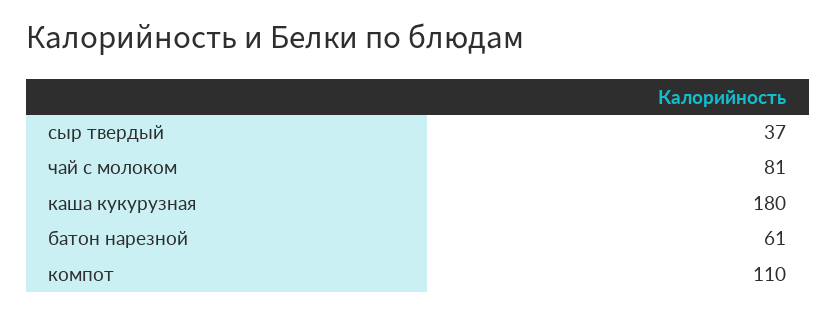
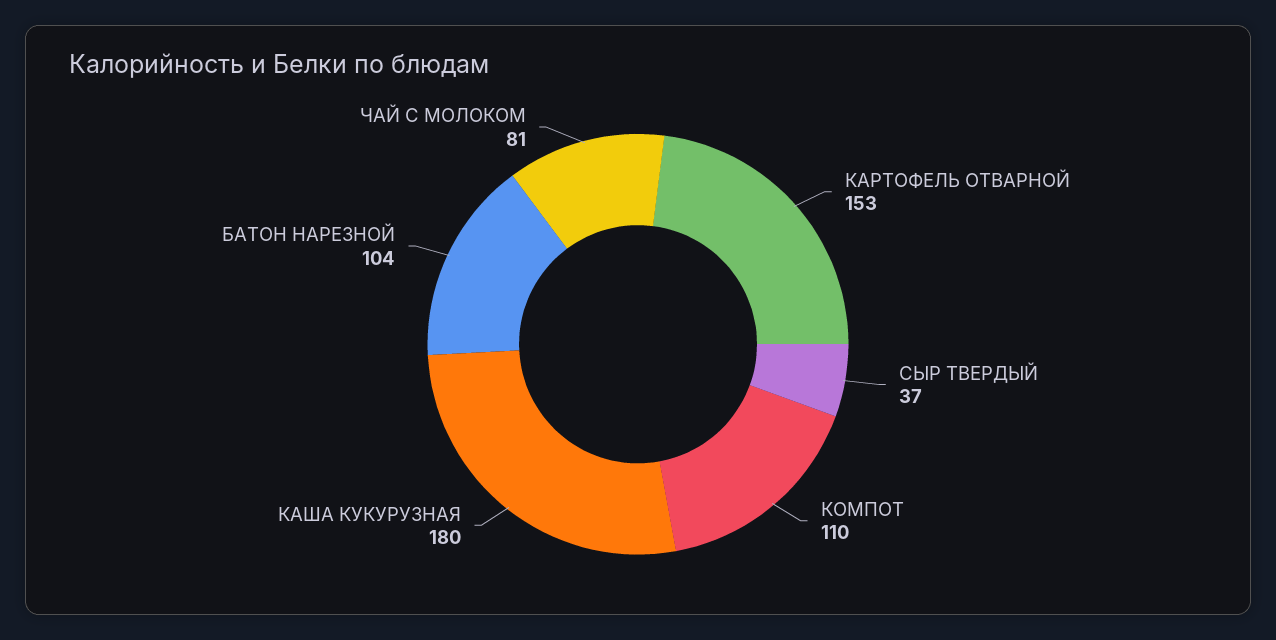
  {
    "сыр твердый": 37,
    "чай с молоком": 81,
    "каша кукурузная": 180,
-   "батон нарезной": 61,
+   "батон нарезной": 104,
-   "компот": 110
+   "компот": 110,
+   "КАРТОФЕЛЬ ОТВАРНОЙ": 153
  }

• Problem to solve
Give the records back exactly. Leave the pictures out.

• Exercise answer
  {
    "сыр твердый": 37,
    "чай с молоком": 81,
    "каша кукурузная": 180,
-   "батон нарезной": 61,
+   "батон нарезной": 104,
-   "компот": 110
+   "компот": 110,
+   "КАРТОФЕЛЬ ОТВАРНОЙ": 153
  }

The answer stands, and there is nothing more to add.